■ DATA SEGMENT:
○ ○ ○ ○ ○

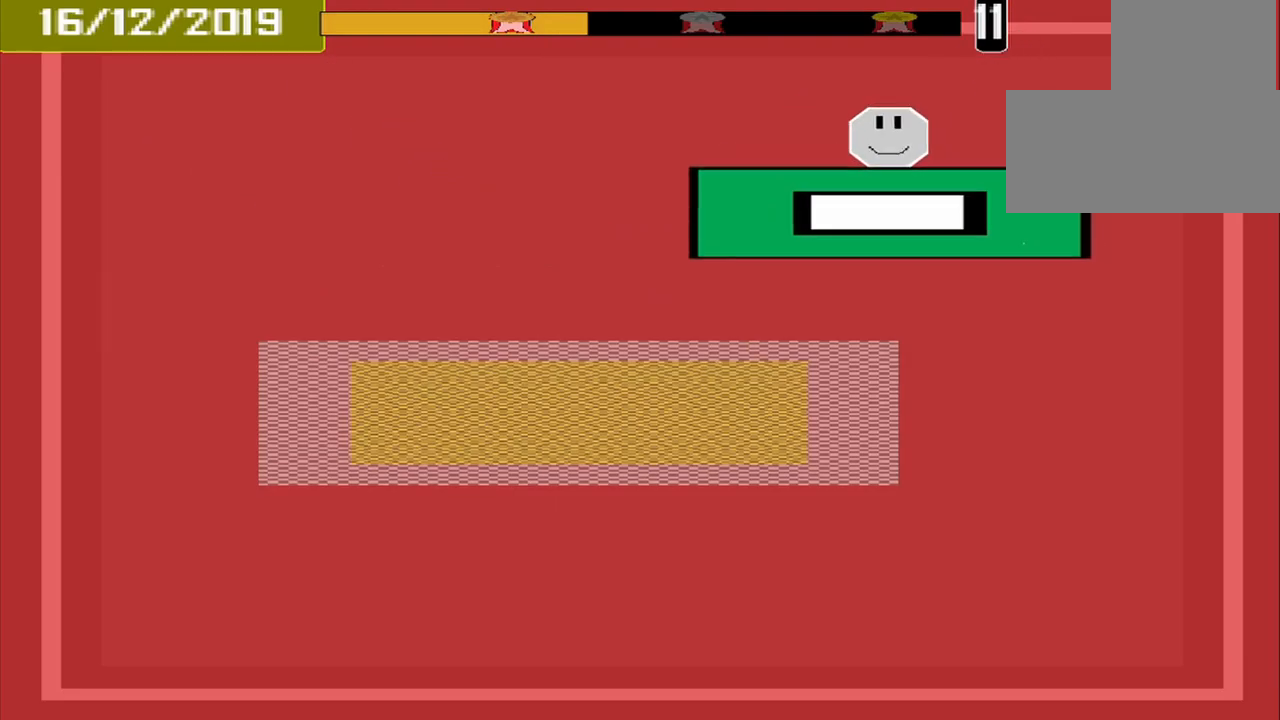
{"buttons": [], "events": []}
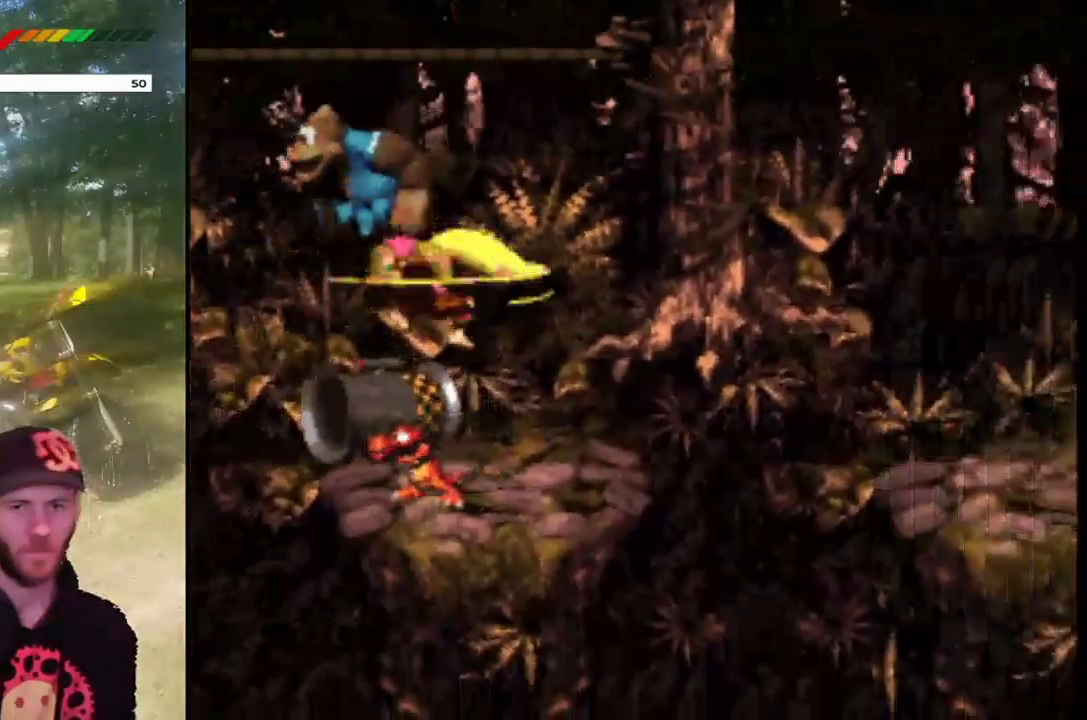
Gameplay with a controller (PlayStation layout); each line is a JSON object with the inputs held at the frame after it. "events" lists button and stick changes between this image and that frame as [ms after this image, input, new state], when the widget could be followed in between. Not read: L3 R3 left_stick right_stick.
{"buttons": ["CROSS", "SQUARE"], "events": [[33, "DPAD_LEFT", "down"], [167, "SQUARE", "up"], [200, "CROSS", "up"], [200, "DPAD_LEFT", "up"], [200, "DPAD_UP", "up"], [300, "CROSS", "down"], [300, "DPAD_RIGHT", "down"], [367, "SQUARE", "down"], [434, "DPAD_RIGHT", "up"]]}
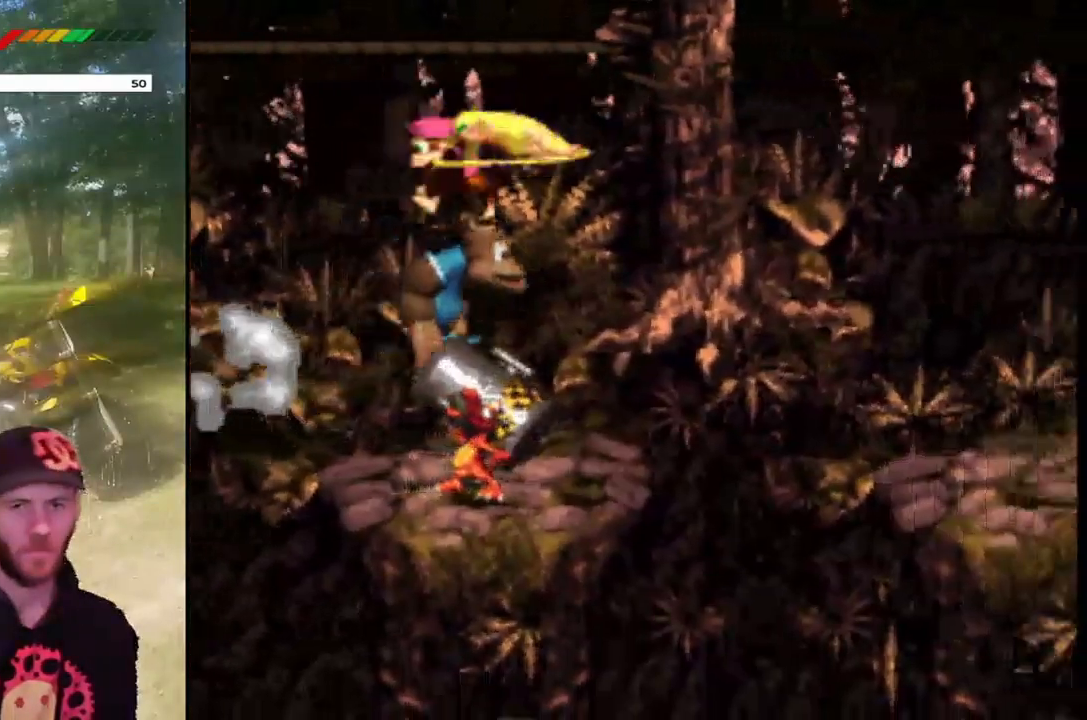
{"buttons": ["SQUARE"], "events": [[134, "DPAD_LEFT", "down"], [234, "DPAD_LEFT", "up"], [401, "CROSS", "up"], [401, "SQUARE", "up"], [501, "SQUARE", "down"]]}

○ ○ ○ ○ ○

■ YOUR INSTRUCTIONS: Copy out every line of the data that includes the word "buttons".

■ SOLUTION TO THIS TASK:
{"buttons": [], "events": []}
{"buttons": ["CROSS", "SQUARE"], "events": [[33, "DPAD_LEFT", "down"], [167, "SQUARE", "up"], [200, "CROSS", "up"], [200, "DPAD_LEFT", "up"], [200, "DPAD_UP", "up"], [300, "CROSS", "down"], [300, "DPAD_RIGHT", "down"], [367, "SQUARE", "down"], [434, "DPAD_RIGHT", "up"]]}
{"buttons": ["SQUARE"], "events": [[134, "DPAD_LEFT", "down"], [234, "DPAD_LEFT", "up"], [401, "CROSS", "up"], [401, "SQUARE", "up"], [501, "SQUARE", "down"]]}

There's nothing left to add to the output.